In the meantime, the people of Florence followed this charismatic crusader, who was said to have fallen in rapturous, ecstatic trances when preaching, bringing his audience to passionate tears.  He had a gang of young followers who roamed the streets, attempting to enforce a dress code, stoning and beating prostitutes, and trashing bars and clubs.

Savonarola's cell in San Marco, Florence.
Image courtesy TheBoxagon/Wikipedia.

He made many predictions, some which came true.  There were bad decisions made, and though it was through no fault of his, the city came to starvation.  Pope Alexander VI threatened to cut off all religious functions.  The Pope had bided his time, correctly guessing that the people would soon turn against Savonarola.
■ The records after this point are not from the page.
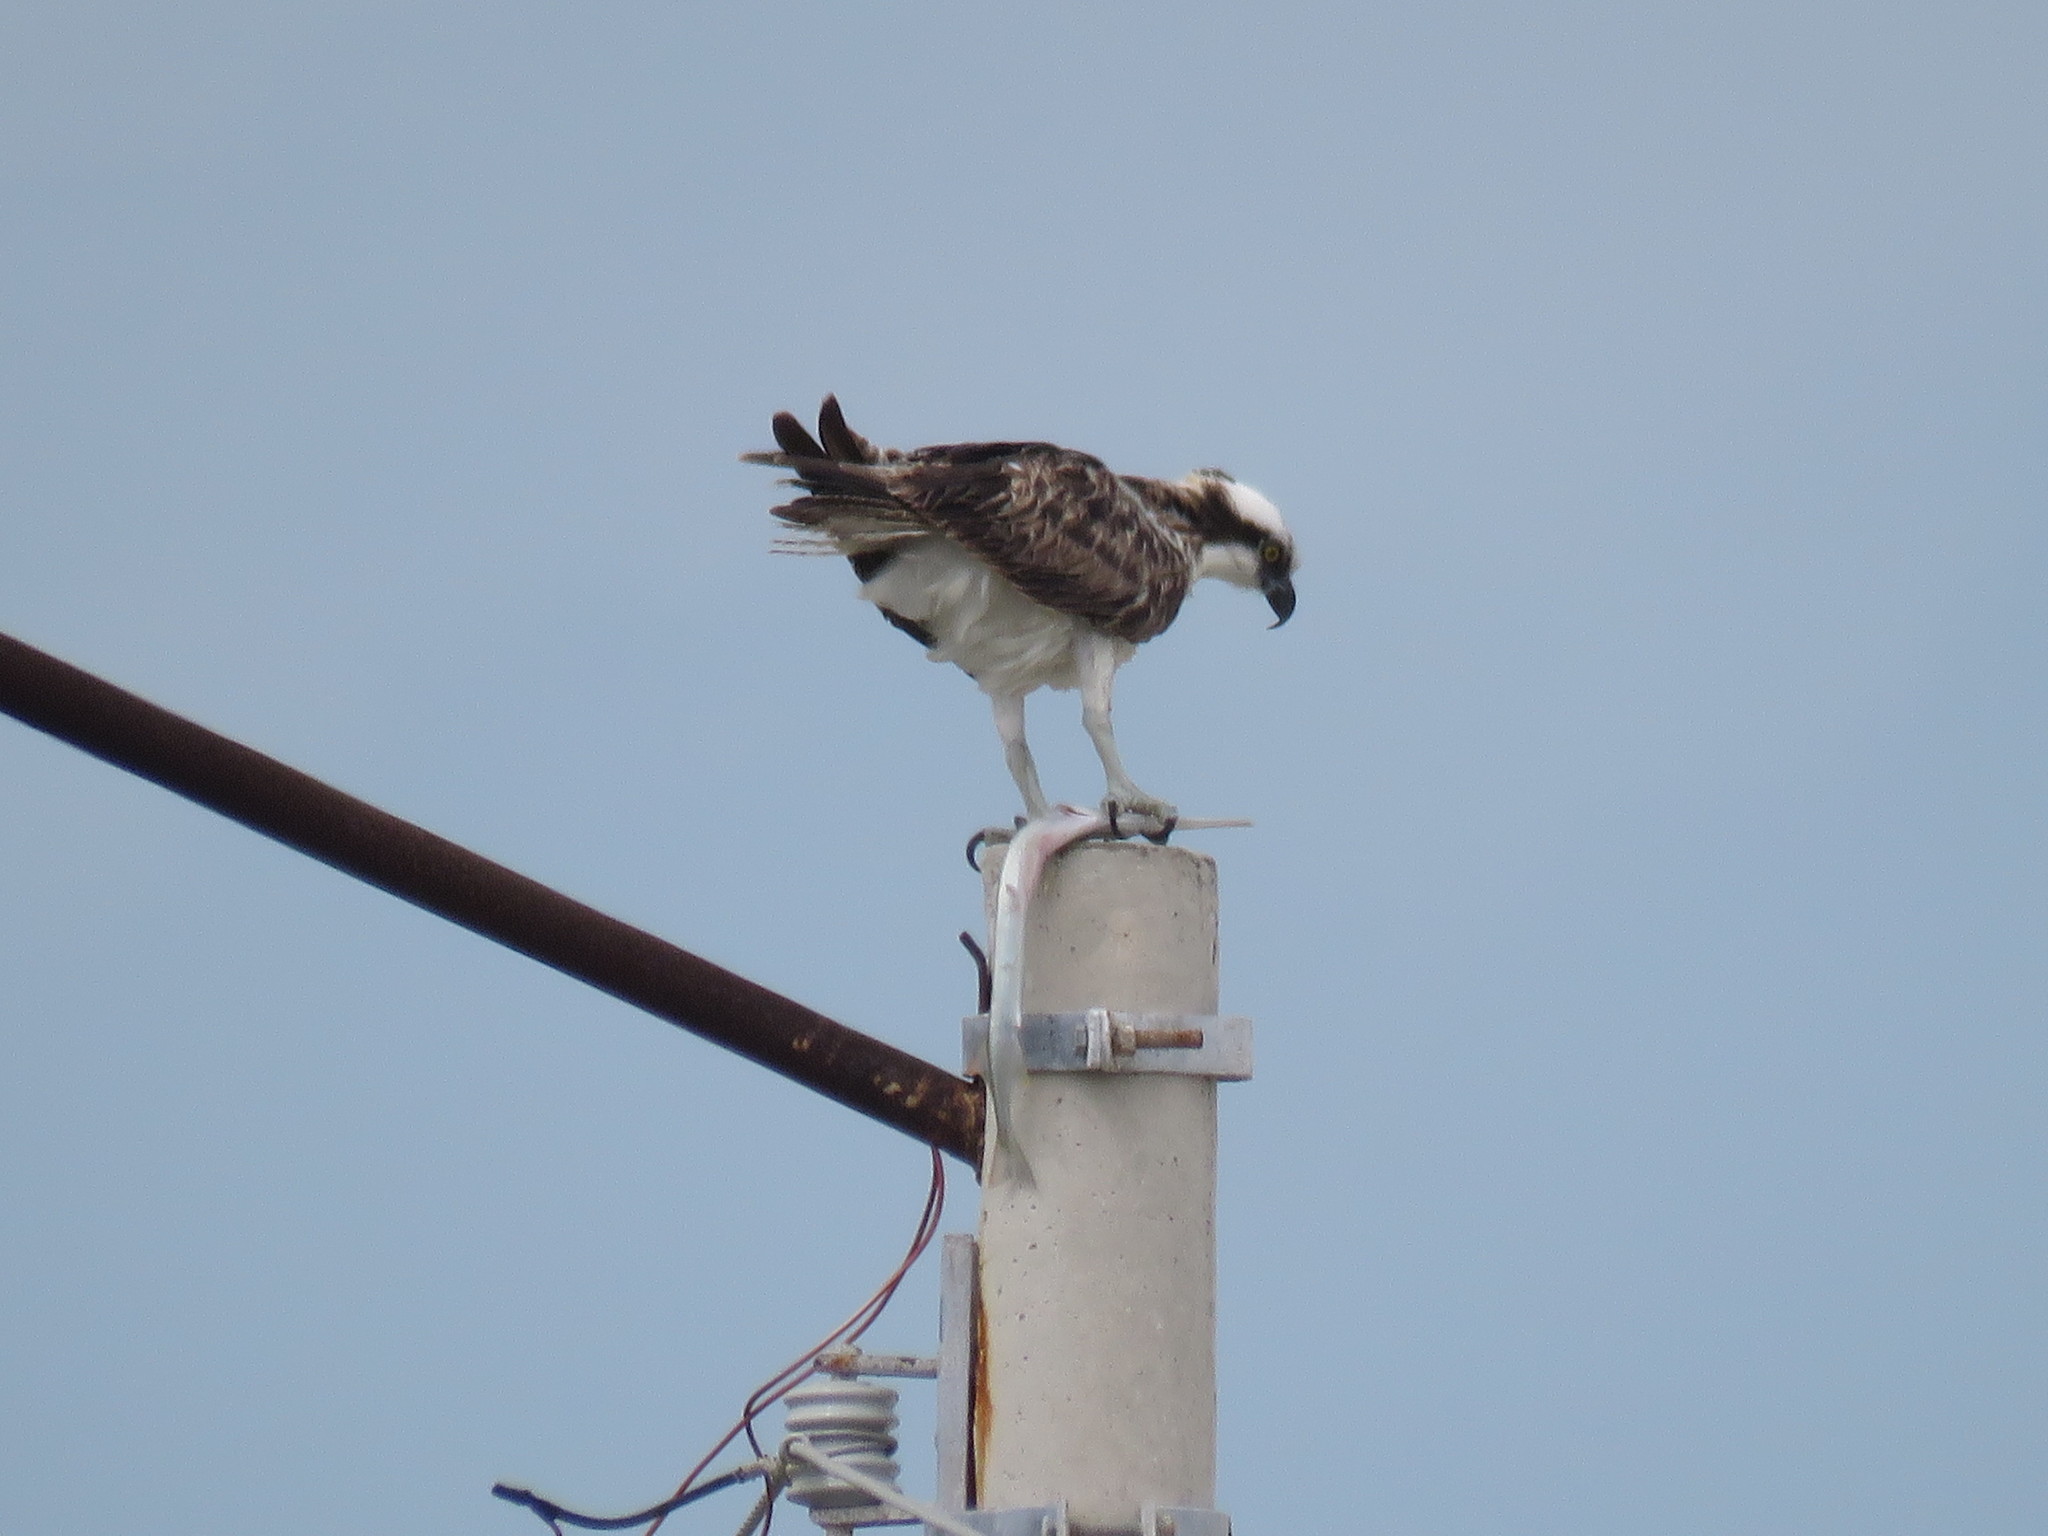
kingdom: Animalia
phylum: Chordata
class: Aves
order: Accipitriformes
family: Pandionidae
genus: Pandion
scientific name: Pandion haliaetus
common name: Osprey
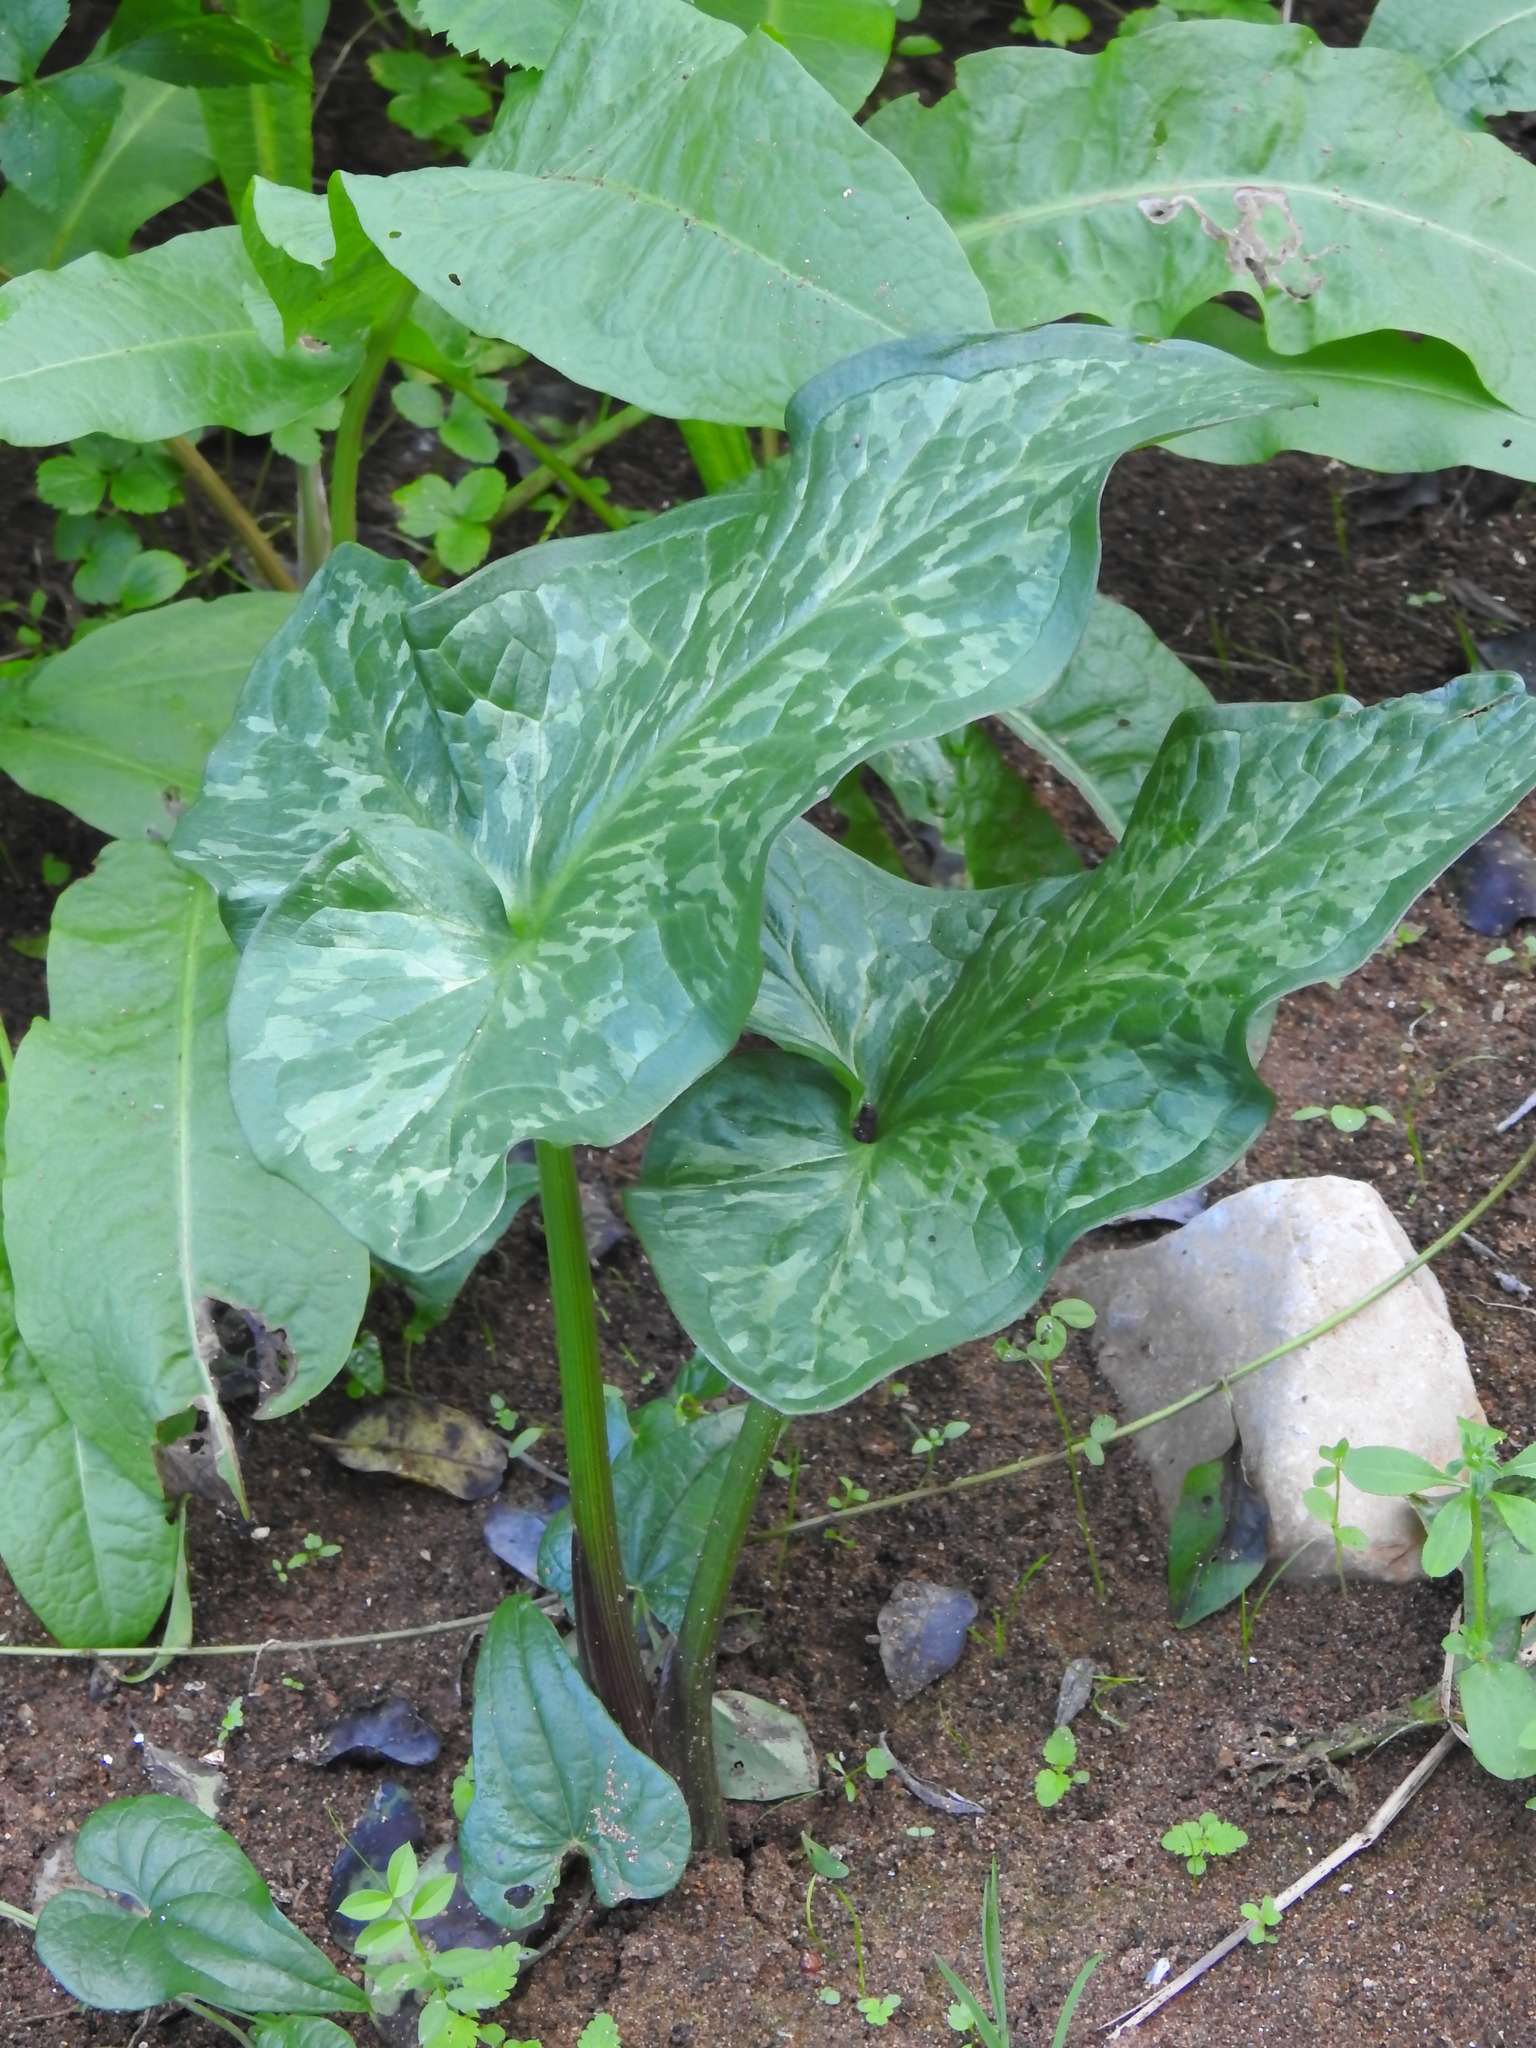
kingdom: Plantae
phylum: Tracheophyta
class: Liliopsida
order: Alismatales
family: Araceae
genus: Arum
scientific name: Arum italicum
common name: Italian lords-and-ladies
Almost a year after he was excommunicated, Savonarola was charged with heresy, sedition, uttering prophecies, and "religious errors" by the Pope.  He and two of his closest associates were tortured to no avail.

Image from Giovo's Elogia vivorum literis published in Basel in 1577.
Image courtesy www.sciencephoto.com.

On May 23, 1498, the three were executed on the Piazza della Signoria, at the same place where he had held his bonfire, and in the same way he had ordered executions during his short rule.  They were hung, and then burned.  Their remains were stirred and burned again and again to insure that there would be no relics for followers.  The final ashes were thrown into the Arno.

Painting by an anonymous artist from 1498 of the executions.
Image courtesy of the Museo di San Marco.

Savonarola was not against books and arts per se; he saw them as symptoms of sin, and the way to deal with these symptoms was to destroy them.  His religious fervor and call to a purer life left him with many admirers.  Erasmus, the Dutch humanist, theologian, and Catholic priest, refused to become a Protestant after reading Savonarola's works, so the story goes.  Ironically, he is considered to be a forefather of the Reformation because of his anti-papacy stance.  Martin Luther was said to be inspired by him.

Plaque commemorating the spot of the execution in the Piazza della Signoria.
Image courtesy of Greg O'Beirne/Wikipedia.

Those of us who are book lovers view the destruction of books as a heinous crime, and this alone brings his reputation disfavor.  Not to mention the works of art that were destroyed that the world will never know.  Yet he was responding to a time when the balance of power was with the wealthy ruling classes and the unrest was already simmering among the common people.  He was in the right place at the right time, yet ultimately the wrong place at the wrong time.